Chamberlain's attitude made an us and them of the English-speaking British Empire and the rest of the world, putting 'British' priorities first. While the barriers he put up around Britain served to subsidise and protect domestic business, they did so mainly by hurting the poorest - as the Liberals of the day pointed out with cold facts (Marr, 2009). In its day Chamberlain's aggressively nationalist & imperial vision was ultimately defeated by the Liberal Party of Asquith, Lloyd George and Churchill.

That sense of national unity, in distinction between a British way and everyone else, seems present in May's vision - less individual and competitive than Cameron's, more social and corporate. So inspired by Chamberlain does Theresa May's own platform seem, that announcing her positions at a party conference in Birmingham seems not to be a coincidence but rather a purposeful statement. A symbol of the increased prominence of Unionism within the Conservative brand.

In her pursuing her independently British path, some sort of Chamberlain-esque increase in the will to use the proceeds to fund pragmatic interventions that improve the state in which workers live would be appreciated - especially compared to the austere whittling of front line services and civic spaces of her predecessors.

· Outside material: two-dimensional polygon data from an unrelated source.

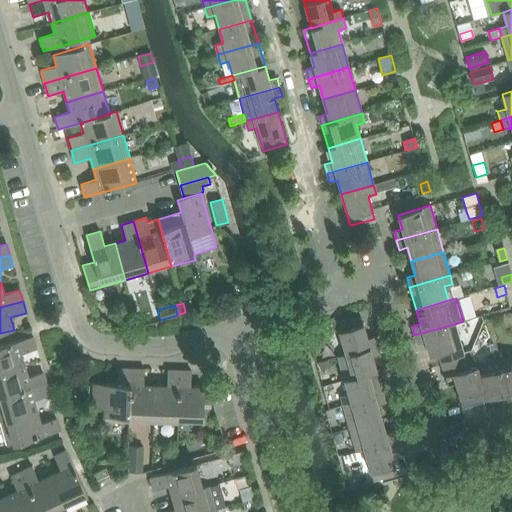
[(337,323),(346,354),(346,355),(378,346),(375,336),(367,339),(361,316),(337,323)]
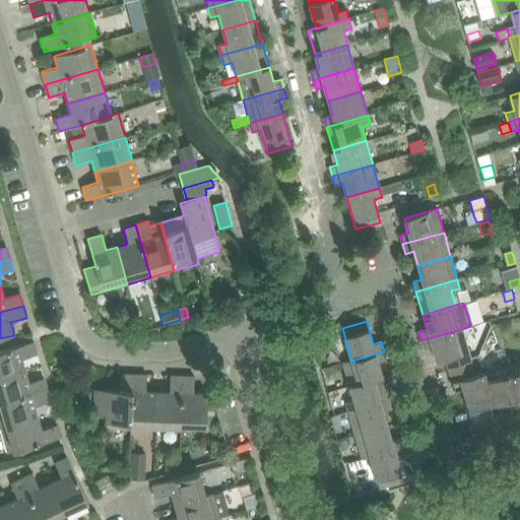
[(324,329),(311,333),(315,349),(329,345),(324,329)]
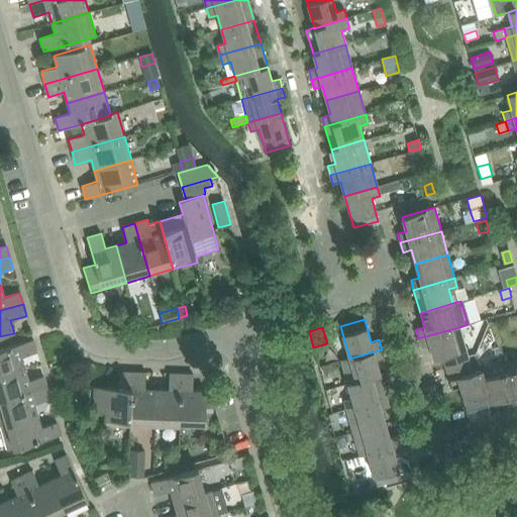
[(470,362),(459,327),(418,338),(421,347),(429,345),(433,359),(442,357),(445,369),(470,362)]
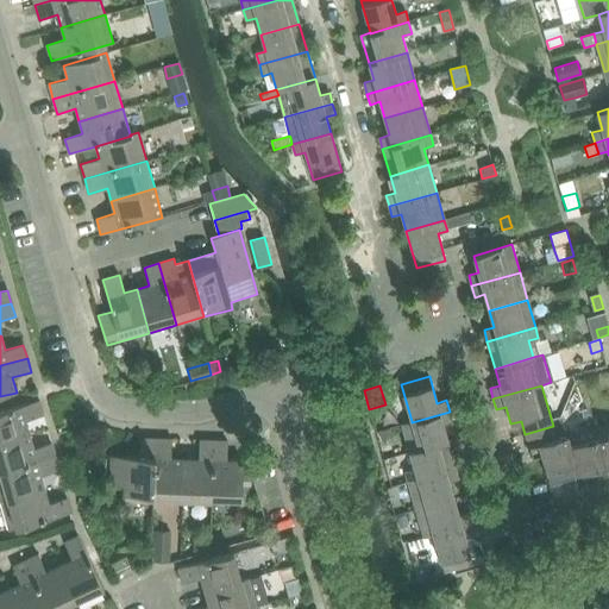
[(39,401),(0,412),(0,443),(29,434),(25,421),(43,415),(39,401)]
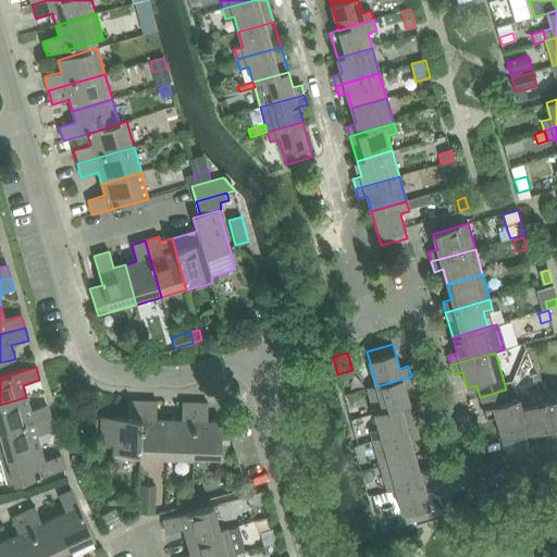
[(525,374),(514,378),(517,387),(529,385),(525,374)]
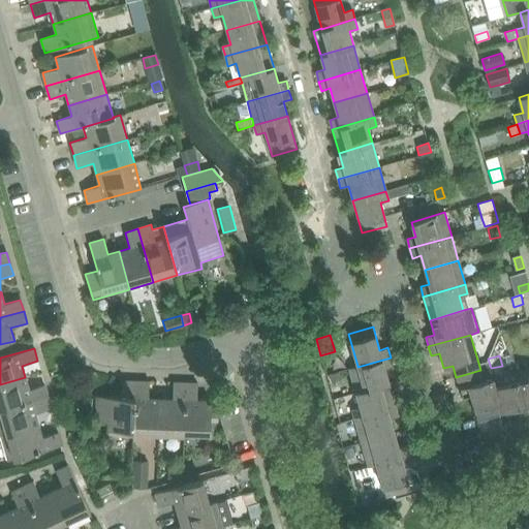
[(355,393),(389,383),(384,369),(393,367),(391,358),(358,367),(358,366),(348,369),(355,393)]
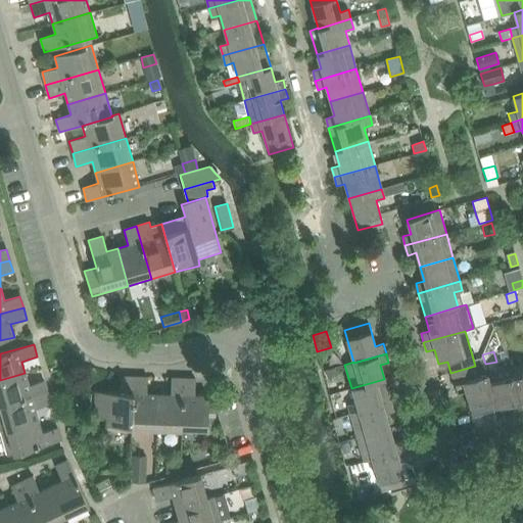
[(522,364),(510,368),(522,409),(522,408),(522,364)]
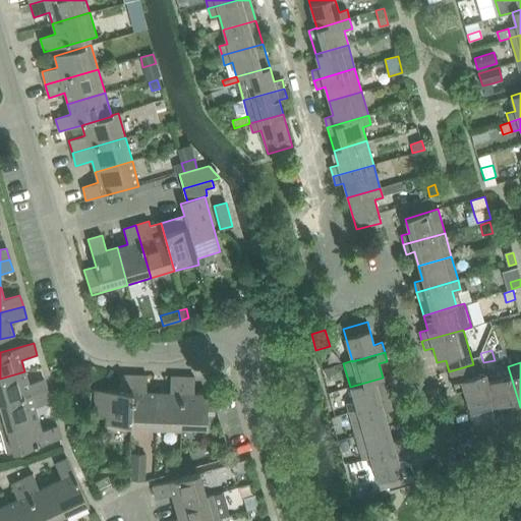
[(470,413),(494,406),(491,397),(484,373),(476,375),(473,364),(449,371),(455,392),(463,390),(467,404),(470,413)]
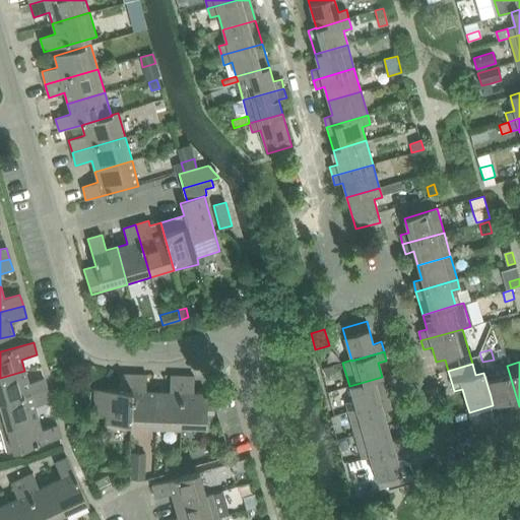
[(333,366),(324,369),(326,376),(335,374),(333,366)]
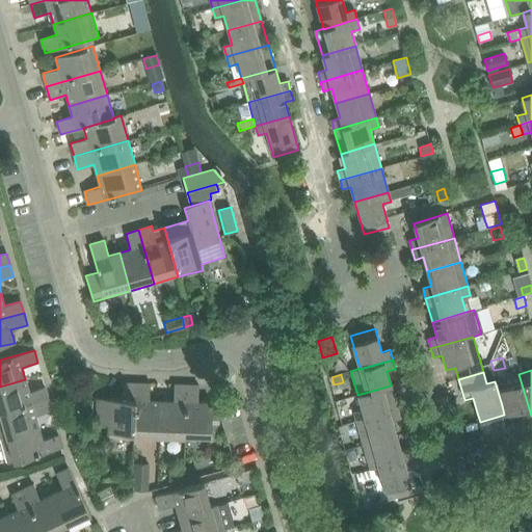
[(522,419),(531,416),(519,374),(495,381),(502,405),(504,415),(519,410),(522,419)]
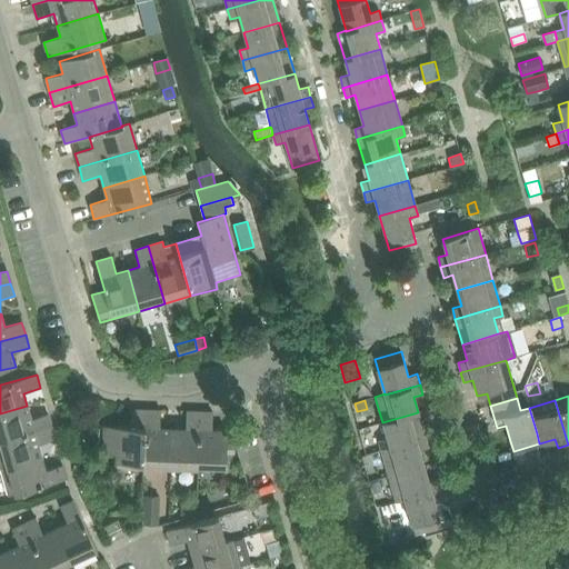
[(27,406),(0,413),(0,441),(51,427),(48,415),(31,419),(27,406)]
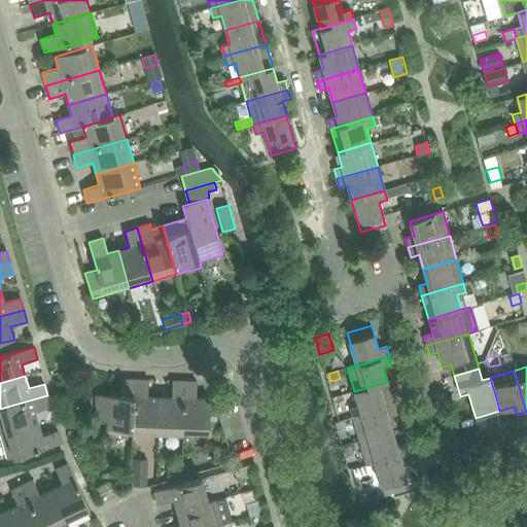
[(133,435),(135,380),(121,379),(121,395),(96,394),(95,421),(108,421),(107,434),(133,435)]
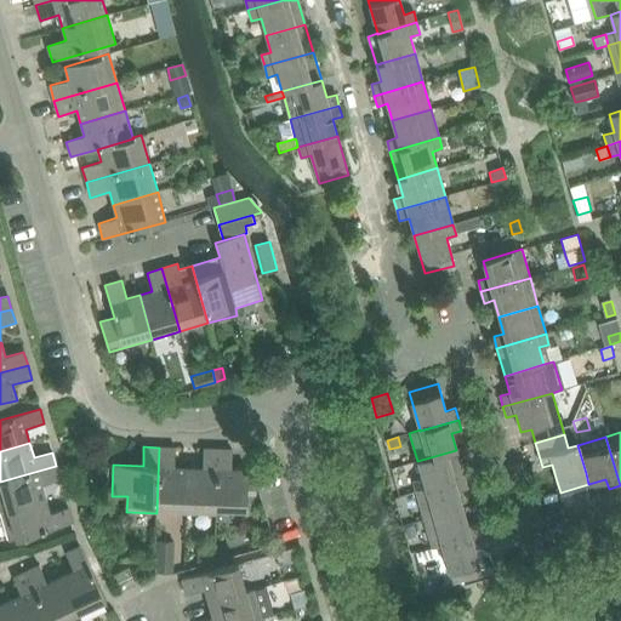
[(175,448),(159,448),(157,513),(186,514),(188,467),(175,467),(175,448)]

Yet May's own scepticism of 'supranational' institutions risks putting Britain behind a new set of barriers, with many of the same problems as those erected by her hero. Whatever her Government's slogan proclaims - "A Country That Works For Everyone" - Unionism, by its very nature, buys into the idea of exclusivity. The new Prime Minister will have to go a long way to convince progressives that those outside of the highest echelons will ultimately benefit from, and share in, the spoils of this British corporation.